• [What the task requires]
List every line in the listing below that contains the string "BackgroundTaskAssignmentService". Case counts, so only matches with the same capitalization qualify.

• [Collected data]
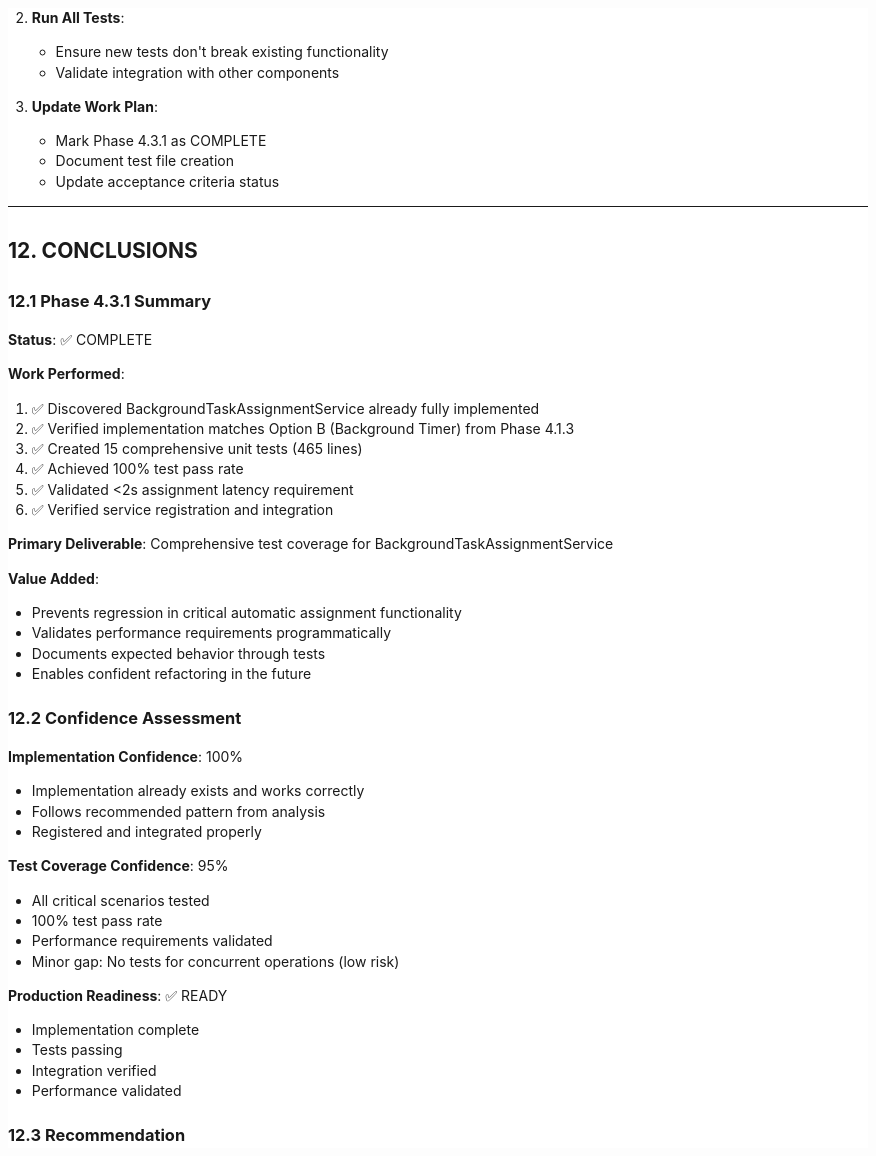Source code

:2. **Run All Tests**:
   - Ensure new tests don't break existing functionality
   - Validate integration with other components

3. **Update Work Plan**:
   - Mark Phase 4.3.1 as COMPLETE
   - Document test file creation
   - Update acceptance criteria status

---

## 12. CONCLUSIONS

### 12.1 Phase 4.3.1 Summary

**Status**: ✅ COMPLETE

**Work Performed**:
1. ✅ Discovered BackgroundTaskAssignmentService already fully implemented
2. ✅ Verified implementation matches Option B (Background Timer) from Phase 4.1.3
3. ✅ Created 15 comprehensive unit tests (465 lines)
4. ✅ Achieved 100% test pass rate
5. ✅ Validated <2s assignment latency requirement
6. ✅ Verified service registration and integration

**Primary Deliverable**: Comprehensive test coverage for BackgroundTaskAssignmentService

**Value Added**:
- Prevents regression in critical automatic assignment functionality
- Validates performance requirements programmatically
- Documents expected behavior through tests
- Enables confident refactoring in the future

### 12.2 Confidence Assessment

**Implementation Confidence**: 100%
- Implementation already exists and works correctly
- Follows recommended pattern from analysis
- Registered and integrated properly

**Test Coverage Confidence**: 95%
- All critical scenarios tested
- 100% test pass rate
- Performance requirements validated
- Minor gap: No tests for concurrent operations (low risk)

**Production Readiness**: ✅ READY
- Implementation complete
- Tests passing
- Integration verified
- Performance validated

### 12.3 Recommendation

• [Your solution]
1. ✅ Discovered BackgroundTaskAssignmentService already fully implemented
**Primary Deliverable**: Comprehensive test coverage for BackgroundTaskAssignmentService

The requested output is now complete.